Наконецъ, взору, проникшему за поверхность водной пелены, представлялась не менѣе дивная картина. Вокругъ лодки кишѣли всевозможныхъ породъ рыбы. Онѣ то погружались въ глубину водъ, причемъ постепенно уменьшались въ размѣрахъ, умалялись и, наконецъ, совсѣмъ исчезали, подобно волшебнымъ тѣнямъ; то, покидая пучины океана, опять поднимались на поверхность океана. Морскія чудовища нисколько, повидимому, не страшились присутствія шлюпки и мимоходомъ часто задѣвали ее своими огромными плавниками. Но наши путешественники не сознавали грозившей имъ опасности, хотя иные изъ этихъ обитателей моря достигали громадныхъ размѣровъ.
Молодые моржи рѣзвились между собою, не обращая ни малѣйшаго вниманія на плывущую шлюпку; нарвалъ, вооруженный длиннымъ, тонкимъ коническимъ копьемъ,– дивнымъ орудіемъ, служащимъ ему для проламыванья льдинъ,– преслѣдовалъ робкихъ китовъ, безчисленное множество которыхъ, выбрасывая дыхалами столбы воды и слизи, наполняло воздухъ особеннаго рода свистомъ; косатки, съ длинными хвостовыми плавнями, разсѣкали волны Съ изумительною быстротою и на ходу пожирали столь-же быстрыхъ, какъ и они сами,– треску и макрелей, въ то время, какъ лѣнивые бѣлухи спокойно поглощали неповоротливыхъ и безпечныхъ моллюсковъ.
Еще ниже плавали острорылые гиббары, черноватые, гренландскіе киты, гигантскіе кашалоты, очень распространенные во всѣхъ моряхъ.
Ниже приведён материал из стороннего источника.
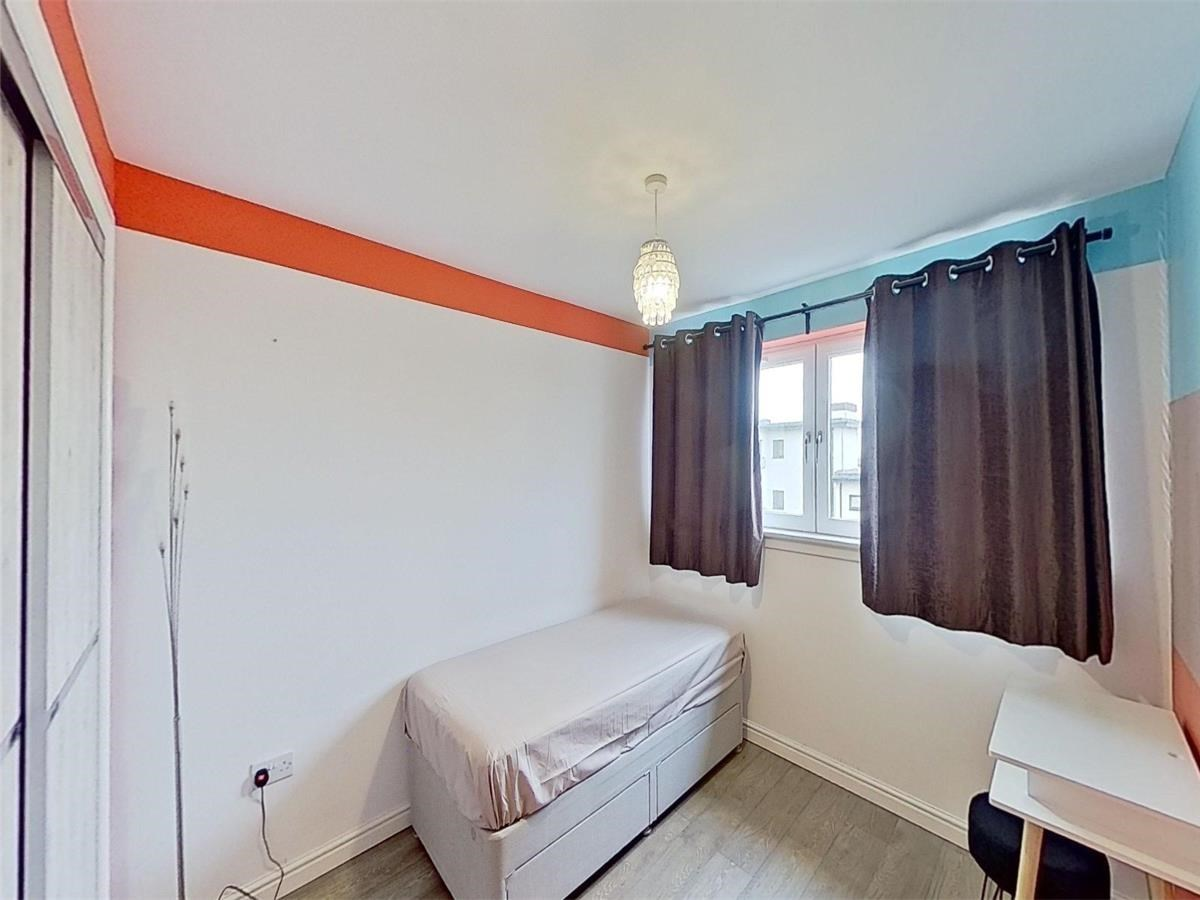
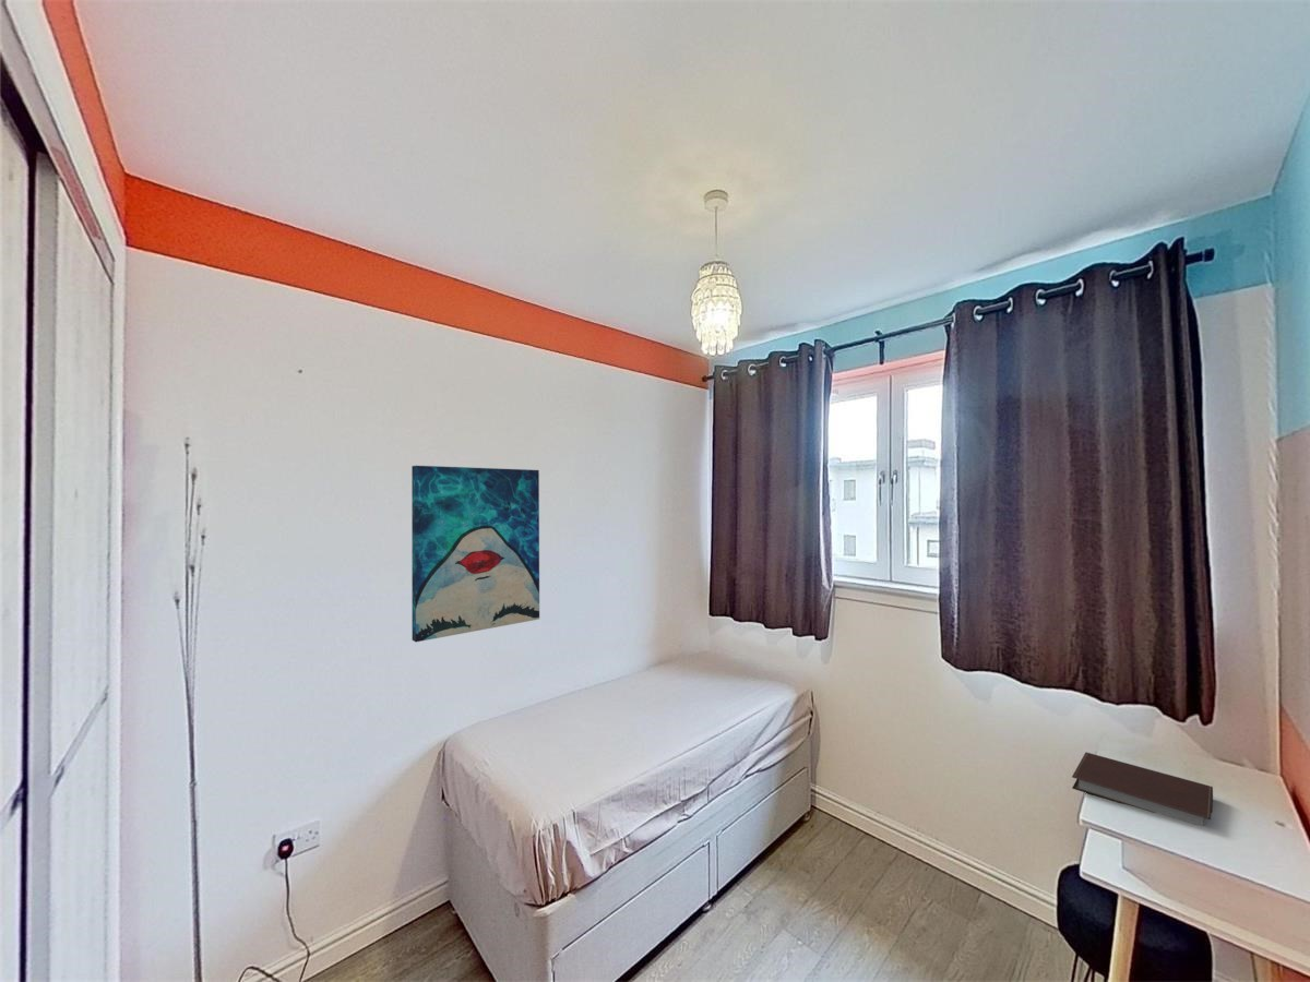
+ wall art [410,465,540,643]
+ notebook [1071,751,1214,827]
Въ глубинѣ иногда происходили такіе бои, что океанъ обагрялся кровью на протяженіи многихъ миль; дельфины съ спиннымъ плавникомъ въ видѣ сабельнаго клинка, все семейство моржей и тюленей, морскихъ собакъ, лошадей, медвѣдей, львовъ и морскихъ слоновъ, казалось, кормились на влажныхъ пастбищахъ океана, и изумленный докторъ такъ-же легко наблюдалъ это безчисленное множество животныхъ, какъ если-бы онъ смотрѣлъ на нихъ сквозь зеркальныя стекла бассейновъ зоологическаго сада.
Атмосфера становилась неестественно прозрачной и, казалось, была насыщена кислородомъ. Мореплаватели съ наслажденіемъ вдыхали воздухъ, вливавшій въ нихъ могучую жизнь, и безсознательно подпадали процессу настоящаго горѣнія. Ихъ чувственныя, пищеварительныя, дыхательныя отправленія совершались съ необычайною энергіею. Зародившіяся въ мозгу идеи достигали предѣловъ грандіознаго; въ одинъ часъ путешественники проживали жизнь цѣлаго дня.
Среди подобнаго рода чудесъ шлюпка спокойно плыла подъ вѣяніемъ умѣреннаго вѣтра, который усиливали повременамъ громадные альбатросы взмахами своихъ крыльевъ.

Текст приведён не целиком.